Pennsylvania announces the count of the Republican primary race in the Senate among Dr. Oz, Dave McCormick

U.S. Senate Republican nominee Mehmet Oz greets fans after the primary race resulted in an automatic count due to results closed on May 17, 2022 in Newtown, Pennsylvania.

Stephanie Keith | Getty Images

The Pennsylvania Republican Senate primary race between Dr. Mehmet Oz and Dave McCormick will go to a count, the head of state elections announced Wednesday.

Oz, a famous doctor and first-time candidate backed by former President Donald Trump, led former hedge fund CEO McCormick in the final vote count by less than half a percentage point, the U.S. office said. Acting Secretary of State Leigh Chapman.

This narrow margin led to a mandatory count under Pennsylvania law.

The bill is estimated to cost more than $ 1 million in taxpayer funds, Chapman’s office said. Pennsylvania counties must begin ballot counting before June 1 and must finish counting before June 7 at noon ET.

The announcement came more than a week after the primary election. The Pennsylvania State Department attributed the delay to the fact that state laws do not allow “pre-scrutiny” of ballots before election day. That means counties could only start counting ballots by mail on election morning, Chapman’s office said Tuesday.

His office noted at the time that some 900,000 voting applications had been mailed to the primaries.

The eventual Republican primary winner will run in the general election against Pennsylvania Gov. John Fetterman, who is expected to win the state Democratic Senate primary by a wide margin.

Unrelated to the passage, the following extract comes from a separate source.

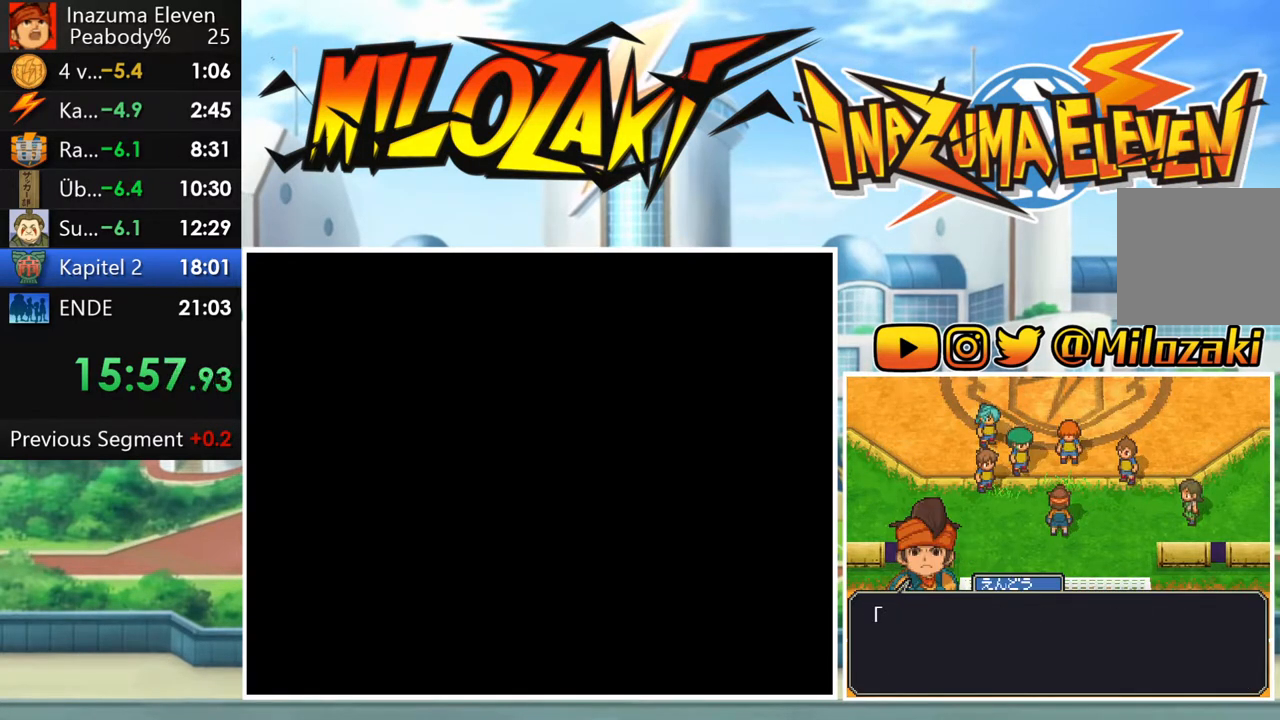
{"buttons": ["A"], "left_stick": "center", "button_events": [[33, "A", "up"], [117, "A", "down"], [200, "A", "up"], [300, "A", "down"], [350, "A", "up"], [450, "A", "down"]]}
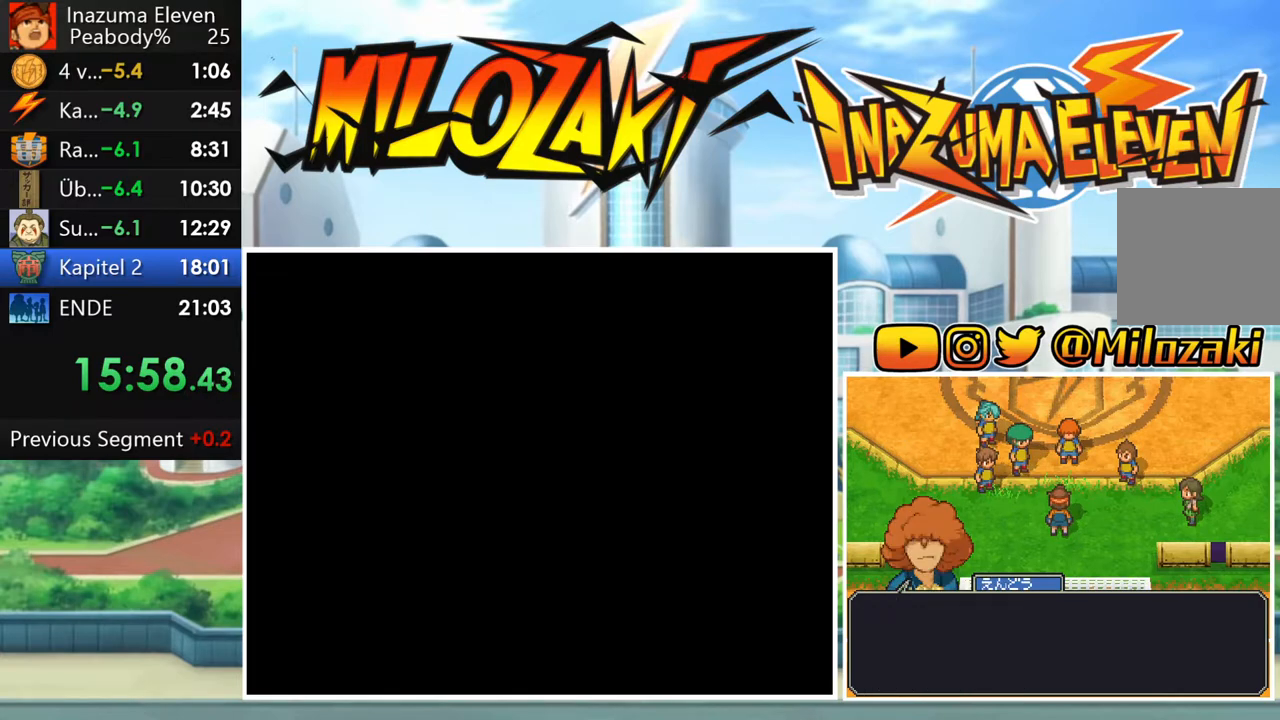
{"buttons": ["A"], "left_stick": "center", "button_events": [[17, "A", "up"], [117, "A", "down"], [167, "A", "up"], [267, "A", "down"], [333, "A", "up"], [433, "A", "down"]]}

The swing race in the Senate could prove to be the most crucial struggle of the middle legislatures. Democrats are trying to keep control of the Senate, which is divided equally between 50 Republicans and 50 senators who are with Democrats.

The Pennsylvania seat, which is being vacated by Republican Sen. Pat Toomey, may offer the best opportunity for Democrats to turn a red-blue seat.

The discouraging competition between Oz and McCormick continued as the results of the Republican primary race leaked.

McCormick filed a lawsuit Monday to make sure counties don’t reject some ballots in the mail that arrived on time but didn’t have handwritten dates on the envelopes. The Republican Party has sided with Oz to oppose McCormick’s effort.

While votes were still being counted, Trump wrote on social media that Oz “should declare victory,” claiming that it makes it much harder for them to cheat on ballots they “just found.”

Trump tried to do so in the run-up to the 2020 presidential election, which he lost to President Joe Biden. The former president falsely claimed that the legitimately mailed ballot boxes, which many states counted more slowly than usual due to an influx during the coronavirus pandemic, were full of fraud.

This is breaking news. Please check for updates again.